Joseph Troy’s mangled body appeared moments later in a pool of blood. Beachgoers assisted in the horrific scene to try to get the boy to safety. He succumbed to his major injuries that night and was pronounced dead at St. Luke’s Hospital in New Bedford


The tragedy took New England by storm. Shortly after the attack, a fisherman in the same waters reported a 17-foot long shark attacking his boat. The coast guard organized a hunt for the shark, harpoons and machine guns at the ready. The coast guard tracked a large “maneating” shark in Fall River, but there was no comprehensive evidence that it was the same shark who attacked Joseph Troy.


Only two weeks later another much lesser known shark encounter would occur. And in an even more shocking place: The Fore River in Weymouth. With the death of the Dorchester boy still fresh in people’s minds, the following incident must have been truly horrifying for those involved. On August 11, 1936, a day of swimming and rafting on the Fore River turned to terror when four boys were stranded after an enormous shark circled their raft, then settled itself between them and the shore.

Herbert Crawford saw the shark and the trapped boys from his house on Wachusett Road and heroically sprang into action. His brother James was over that evening. Herbert called to him and pointed out to the cove. The brothers immediately revved up their outward motorboat and out the kill the shark. Or at least get it to move out of the cove.

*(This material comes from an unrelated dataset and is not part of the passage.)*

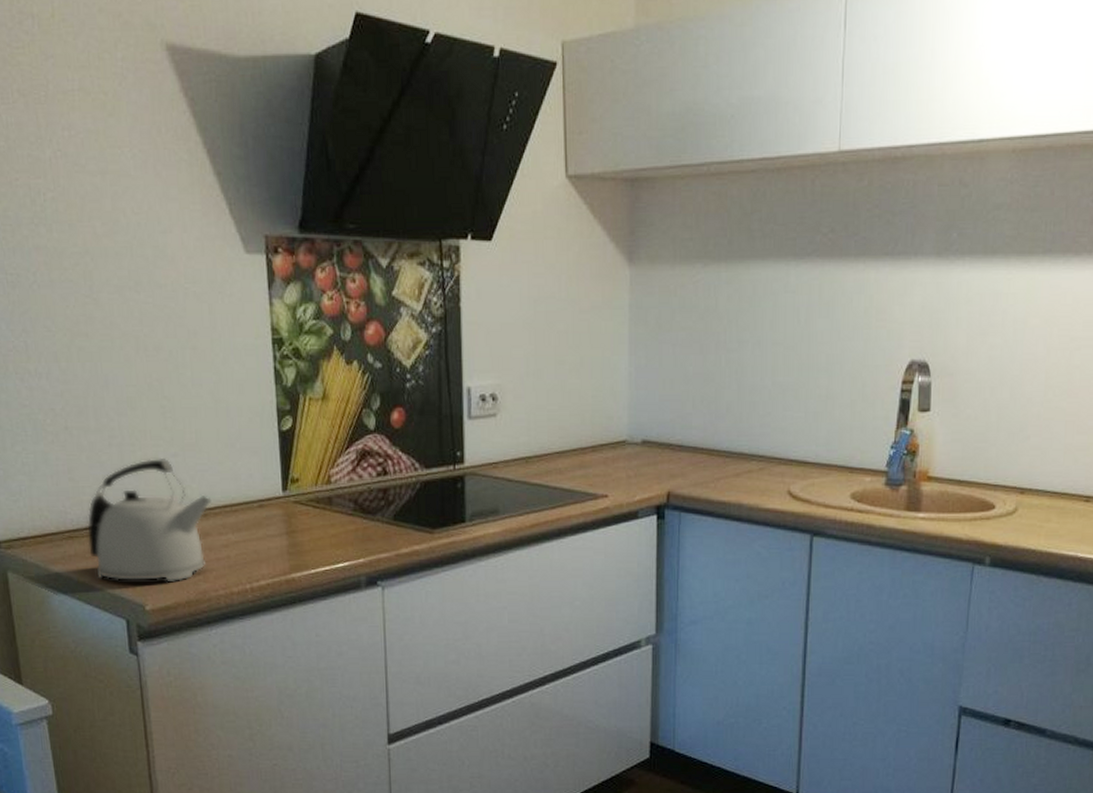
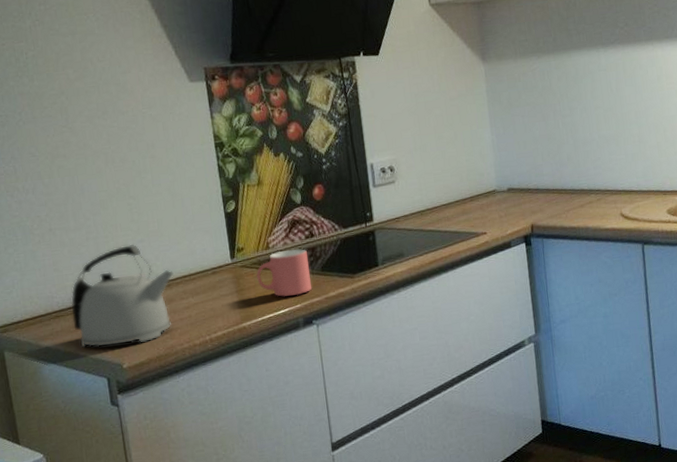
mug: none [311,487,380,548] -> present [256,248,312,297]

The hunt lasted nearly thirty minutes. The two courageous brothers, successfully gaining a close enough approach to the shark, attempted to stab it with a boat hook. Their efforts failed however, as the hook failed to even pierce the skin. Next, the two brothers returned with with a rifle. Upon firing at it, the shark went down the bottom of the river only to pierce the surface again with its enormous fin about 20-feet ahead from the spot it went down. The giant fin then disappeared and the shark vanished from sight. And was presumably never seen again in the Fore River. The boys were rescued by their parents who rushed out to the scene in rowboats.


The scale of the shark was enormous, according to Herbert and James Crawford, who, able to get within a foot of the animal, had a clear view. “Although the Crawford brothers were able to steer their motorboat close beside the shark several times, neither of them caught sight of the entire length of the shark. Herbert Crawford said all he saw were the fins. He said the back fin was from five to seven feet long and the tail fin was about a foot long,” The Boston Globe reported.

Bull sharks are the most common shark to travel up rivers, but given the size of the Fore River shark, experts discounted that possibility.The Fore River shark encounter was an extraordinarily rare event. For a shark even to be seen in the ocean in Weymouth rare. Harbormaster Paul Milone confirmed, “Hopefully, I can say with confidence that shark sightings in Weymouth are uncommon… That’s not to say it’s impossible. I would never say never.”